====== INPUT MATERIAL ======

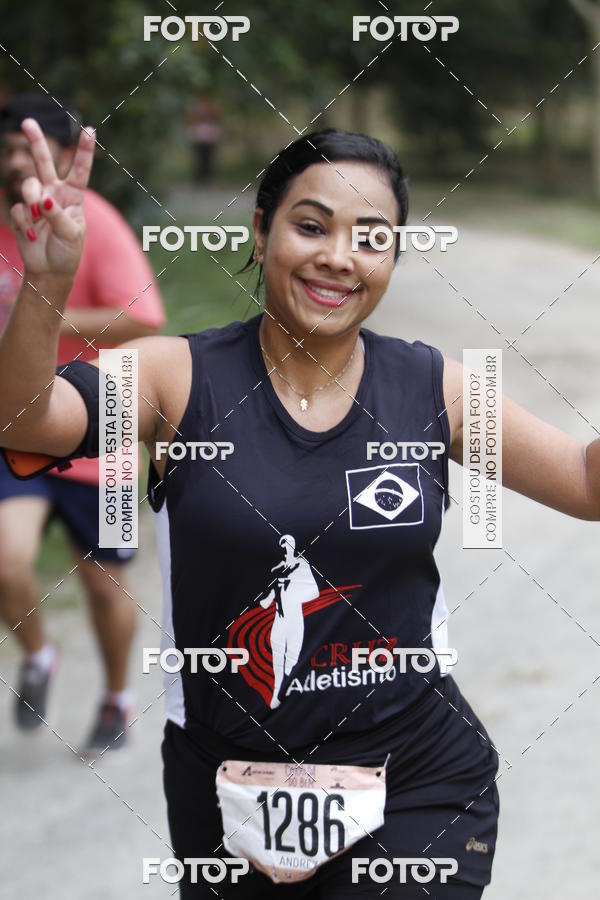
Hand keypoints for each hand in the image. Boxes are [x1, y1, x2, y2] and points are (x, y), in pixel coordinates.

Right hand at [10, 118, 95, 278]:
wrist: (50, 270)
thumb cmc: (68, 252)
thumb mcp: (72, 234)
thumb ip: (58, 215)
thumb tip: (42, 199)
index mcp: (73, 196)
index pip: (79, 170)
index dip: (84, 151)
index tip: (90, 130)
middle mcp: (54, 194)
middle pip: (44, 162)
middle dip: (36, 141)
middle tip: (27, 121)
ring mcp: (37, 202)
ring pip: (29, 186)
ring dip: (33, 200)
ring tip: (39, 218)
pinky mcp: (23, 213)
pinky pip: (20, 209)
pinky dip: (26, 224)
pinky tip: (33, 236)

======

Pictures do not go in the copy; print every entry exactly as it stands.

§ EXPECTED ANSWER:
Hand keypoints for each hand in the image. Boxes are [x1, y1, x2, y2] and points are (x, y), in pixel coordinates.

Right hand at [10, 118, 95, 278]:
wrist: (50, 270)
thumb cmc: (68, 252)
thumb mcp: (72, 234)
thumb ip: (58, 215)
thumb tip: (42, 199)
index mcp: (73, 196)
index pip: (79, 170)
index dip: (84, 151)
index tip: (90, 130)
middle mcp: (54, 194)
middle pip: (44, 162)
middle dip: (36, 141)
middle tip: (27, 121)
ring mcp: (37, 202)
ring pip: (29, 186)
ring dip: (33, 200)
ring tip: (39, 218)
pinky mcp: (23, 213)
pinky pip: (20, 209)
pinky dip: (26, 224)
pinky tip: (33, 236)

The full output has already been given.